That borrowing binge meant that by 2014, almost all investors in junk bonds were heavily exposed to the fate of these companies. Since 2016, when oil prices began to drop, 208 North American producers have filed for bankruptcy involving $121.7 billion in aggregate debt, according to the Haynes and Boone’s Oil Patch Bankruptcy Monitor report released in late January. That means many investors in those bonds lost their principal. But debt offered by the companies that did survive the bust still accounts for more than 10 percent of the junk bond market.
“The main technology innovation there was financial innovation,” said Roman Rjanikov, a portfolio manager at DDJ Capital Management in Waltham, Mass. “Somehow they were able to convince investors that never generating cash was cool.”
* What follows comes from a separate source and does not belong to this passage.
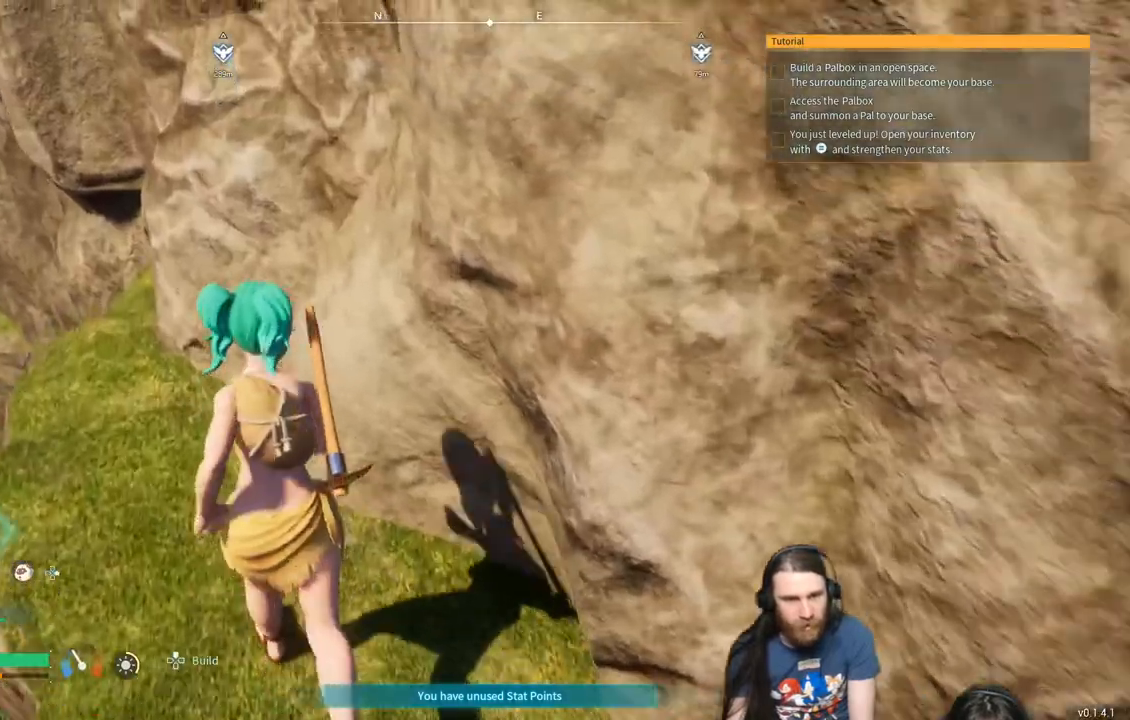
{"dt_ms": 500, "buttons": [], "left_stick": "up-left", "right_stick": "up-right", "events": [[67, "left_stick", "up-left"], [200, "right_stick", "up-right"]]}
The problem with that model, he said, is that “when you lose access to that capital, things break down.”
Oil companies were already under pressure from lower oil and natural gas prices because of a warm winter even before the coronavirus outbreak and the price war between Saudi Arabia and Russia. Also, margins for refining and chemical production have been shrinking. And with analysts at Citi projecting that the global Brent oil benchmark price will go as low as $17 a barrel, things could get much worse.
In recent days, oil companies have cut their capital spending sharply. In Texas, the epicenter of the shale drilling boom, companies have axed at least $8 billion in the last few days from their 2020 capital budgets, pulling drilling rigs and canceling hydraulic fracturing crews. The job losses that follow will likely be significant, worsening what’s expected to be a deep recession in the United States.